___ DATA RECORDS

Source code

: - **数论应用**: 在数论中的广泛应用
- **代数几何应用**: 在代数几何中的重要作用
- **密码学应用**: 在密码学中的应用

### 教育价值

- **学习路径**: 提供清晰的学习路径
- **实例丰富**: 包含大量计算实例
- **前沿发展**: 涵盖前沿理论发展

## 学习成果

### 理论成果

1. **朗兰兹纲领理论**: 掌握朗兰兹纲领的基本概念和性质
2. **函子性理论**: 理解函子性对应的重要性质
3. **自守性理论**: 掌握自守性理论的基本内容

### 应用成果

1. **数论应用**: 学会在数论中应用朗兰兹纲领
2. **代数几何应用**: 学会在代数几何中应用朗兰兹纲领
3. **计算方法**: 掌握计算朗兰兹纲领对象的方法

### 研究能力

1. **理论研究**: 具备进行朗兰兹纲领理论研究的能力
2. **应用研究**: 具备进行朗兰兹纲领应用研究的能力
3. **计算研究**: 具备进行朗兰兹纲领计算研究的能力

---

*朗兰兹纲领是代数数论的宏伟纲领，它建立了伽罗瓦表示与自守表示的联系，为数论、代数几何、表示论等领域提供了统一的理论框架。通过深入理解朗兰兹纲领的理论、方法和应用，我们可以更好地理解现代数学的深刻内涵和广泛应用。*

______

WHAT NEEDS TO BE DONE: Please copy out the lines from the one containing "1. **数论应用**: 学会在数论中应用朗兰兹纲领" through the last line of the entries, both included, character for character.

PROBLEM SOLUTION:
1. **数论应用**: 学会在数论中应用朗兰兹纲领
2. **代数几何应用**: 学会在代数几何中应用朗兰兹纲领
3. **计算方法**: 掌握计算朗兰兹纲领对象的方法

### 研究能力

1. **理论研究**: 具备进行朗兰兹纲领理论研究的能力
2. **应用研究**: 具备进行朗兰兹纲领应用研究的能力
3. **计算研究**: 具备进行朗兰兹纲领计算研究的能力

---

*朗兰兹纲领是代数数论的宏伟纲领，它建立了伽罗瓦表示与自守表示的联系，为数论、代数几何、表示论等领域提供了统一的理论框架。通过深入理解朗兰兹纲领的理论、方法和应用，我们可以更好地理解现代数学的深刻内涵和广泛应用。*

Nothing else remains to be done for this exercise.